#### EXERCISE:
Repeat the whole of the data, keeping every detail the same.

#### GIVEN INFORMATION:
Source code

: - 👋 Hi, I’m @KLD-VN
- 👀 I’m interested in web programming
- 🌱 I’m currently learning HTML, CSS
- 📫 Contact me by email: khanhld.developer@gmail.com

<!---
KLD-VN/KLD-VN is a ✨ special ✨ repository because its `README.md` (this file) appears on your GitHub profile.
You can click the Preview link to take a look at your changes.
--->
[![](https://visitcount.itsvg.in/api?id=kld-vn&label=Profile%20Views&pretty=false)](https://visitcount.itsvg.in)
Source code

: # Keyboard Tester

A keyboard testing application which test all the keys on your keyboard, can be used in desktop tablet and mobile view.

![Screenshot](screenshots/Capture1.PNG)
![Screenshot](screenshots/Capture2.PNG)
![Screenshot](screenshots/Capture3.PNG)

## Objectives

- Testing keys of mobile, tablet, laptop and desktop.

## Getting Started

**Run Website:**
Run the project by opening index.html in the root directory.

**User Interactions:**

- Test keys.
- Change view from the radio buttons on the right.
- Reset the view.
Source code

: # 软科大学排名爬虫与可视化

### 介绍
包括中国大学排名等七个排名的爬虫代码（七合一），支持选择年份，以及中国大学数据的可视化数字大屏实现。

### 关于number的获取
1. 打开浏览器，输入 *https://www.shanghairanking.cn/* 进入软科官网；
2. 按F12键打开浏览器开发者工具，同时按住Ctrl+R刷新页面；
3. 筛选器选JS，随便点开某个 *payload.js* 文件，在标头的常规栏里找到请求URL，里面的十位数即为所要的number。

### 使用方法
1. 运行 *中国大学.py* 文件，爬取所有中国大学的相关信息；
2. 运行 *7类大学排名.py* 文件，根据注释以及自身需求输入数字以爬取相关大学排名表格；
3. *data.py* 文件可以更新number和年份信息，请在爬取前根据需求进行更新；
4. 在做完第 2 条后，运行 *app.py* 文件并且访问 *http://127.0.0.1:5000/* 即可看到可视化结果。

#### SOLUTION:
Source code

: - 👋 Hi, I’m @KLD-VN
- 👀 I’m interested in web programming
- 🌱 I’m currently learning HTML, CSS
- 📫 Contact me by email: khanhld.developer@gmail.com

<!---
KLD-VN/KLD-VN is a ✨ special ✨ repository because its `README.md` (this file) appears on your GitHub profile.
You can click the Preview link to take a look at your changes.
--->
[![](https://visitcount.itsvg.in/api?id=kld-vn&label=Profile%20Views&pretty=false)](https://visitcount.itsvg.in)
Source code

: # Keyboard Tester

A keyboard testing application which test all the keys on your keyboard, can be used in desktop tablet and mobile view.

![Screenshot](screenshots/Capture1.PNG)
![Screenshot](screenshots/Capture2.PNG)
![Screenshot](screenshots/Capture3.PNG)

## Objectives

- Testing keys of mobile, tablet, laptop and desktop.

## Getting Started

**Run Website:**
Run the project by opening index.html in the root directory.

**User Interactions:**

- Test keys.
- Change view from the radio buttons on the right.
- Reset the view.
Source code

: # 软科大学排名爬虫与可视化

### 介绍
包括中国大学排名等七个排名的爬虫代码（七合一），支持选择年份，以及中国大学数据的可视化数字大屏实现。

### 关于number的获取
1. 打开浏览器，输入 *https://www.shanghairanking.cn/* 进入软科官网；
2. 按F12键打开浏览器开发者工具，同时按住Ctrl+R刷新页面；
3. 筛选器选JS，随便点开某个 *payload.js* 文件，在标头的常规栏里找到请求URL，里面的十位数即为所要的number。

### 使用方法
1. 运行 *中国大学.py* 文件，爬取所有中国大学的相关信息；
2. 运行 *7类大学排名.py* 文件，根据注释以及自身需求输入数字以爬取相关大学排名表格；
3. *data.py* 文件可以更新number和年份信息，请在爬取前根据需求进行更新；
4. 在做完第 2 条后，运行 *app.py* 文件并且访问 *http://127.0.0.1:5000/* 即可看到可视化结果。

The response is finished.